** START OF Passage to read **

Why do people overcut cut shots (i.e., hit OB ball too thin)?
Sometimes the aim is just off. When using english (especially outside english), swerve and/or throw might be the culprit. For more info, see:
aim compensation for squirt, swerve, and throw
On firm follow shots and/or jump shots, sometimes the OB is overcut because the CB is airborne when it hits the OB. For more info, see:
from Bob Jewett:
There is some throw on all shots. That is, the surface of the cue ball is somewhat sticky, and as it passes across the surface of the object ball, it will pull the object ball off the ideal path, which is the line through the centers of the two balls at the instant of contact.
If the cue ball is moving faster, there is not as much friction. This is contrary to the simple explanation of friction which says that the coefficient of friction does not change with the force of the contact. The reduction seems to be over a factor of two as you crank the speed up
If you have stun on the cue ball (no follow or draw), the throw you see on a cut shot is maximized for that speed because all the rubbing is to the side. As you add draw or follow, the effective friction is reduced because part of the rubbing is up or down, and that doesn’t contribute to the throw.

** END OF Passage to read **
** START OF Supplied entries **

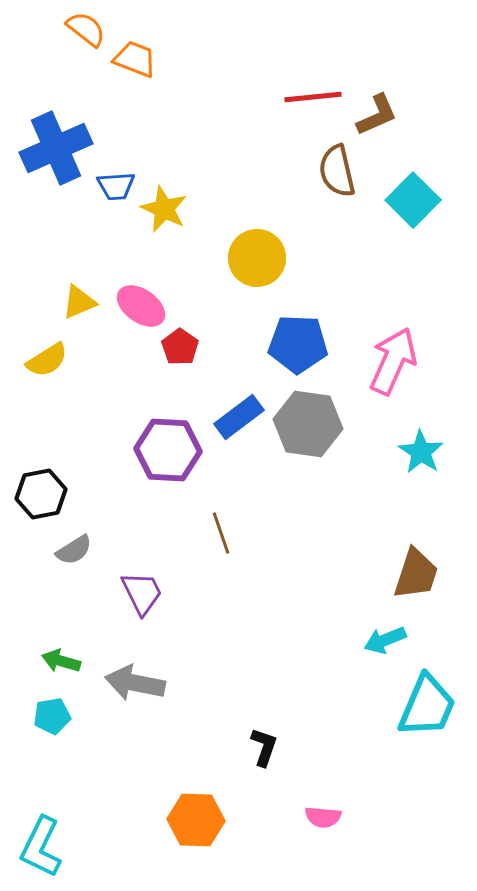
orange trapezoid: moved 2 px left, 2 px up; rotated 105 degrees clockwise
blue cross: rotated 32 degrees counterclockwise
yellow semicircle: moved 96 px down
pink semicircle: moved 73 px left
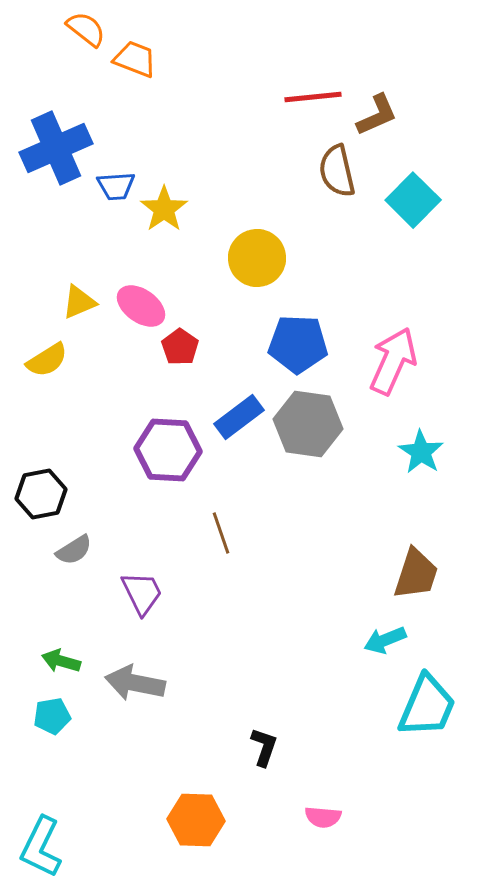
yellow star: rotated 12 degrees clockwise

** END OF Supplied entries **
** START OF Supplied entries **

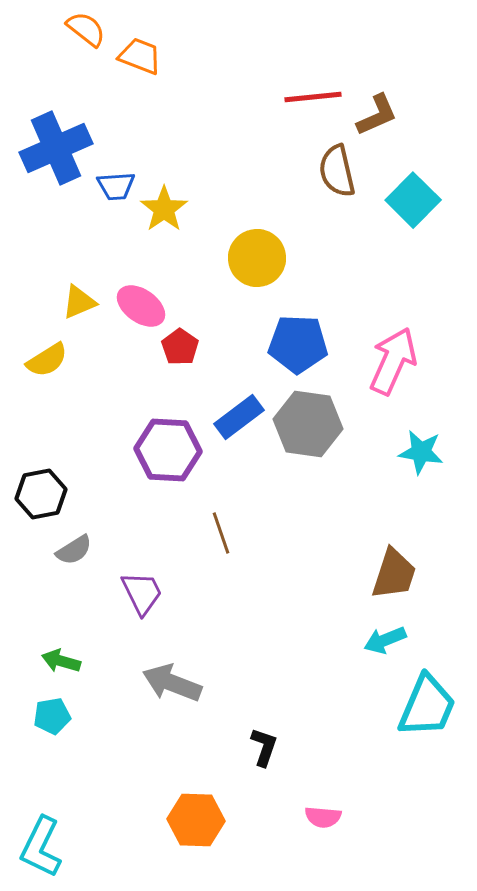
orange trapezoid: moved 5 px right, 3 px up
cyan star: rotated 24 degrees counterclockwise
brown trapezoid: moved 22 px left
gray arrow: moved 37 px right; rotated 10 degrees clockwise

** END OF Supplied entries **

### Given exercise 1
Duplicate the part of the passage on overcut shots that opens with the words containing "Sometimes the aim" and closes with "instant of contact.".
### Given exercise 2
In the passage on overcut shots, what is described as the ideal path of the object ball?

### Full solution 1
Sometimes the aim is just off. When using english (especially outside english), swerve and/or throw might be the culprit. For more info, see:
aim compensation for squirt, swerve, and throw
On firm follow shots and/or jump shots, sometimes the OB is overcut because the CB is airborne when it hits the OB. For more info, see:
from Bob Jewett:
There is some throw on all shots. That is, the surface of the cue ball is somewhat sticky, and as it passes across the surface of the object ball, it will pull the object ball off the ideal path, which is the line through the centers of the two balls at the instant of contact.

### Full solution 2
The line through the centers of the two balls at the instant of contact.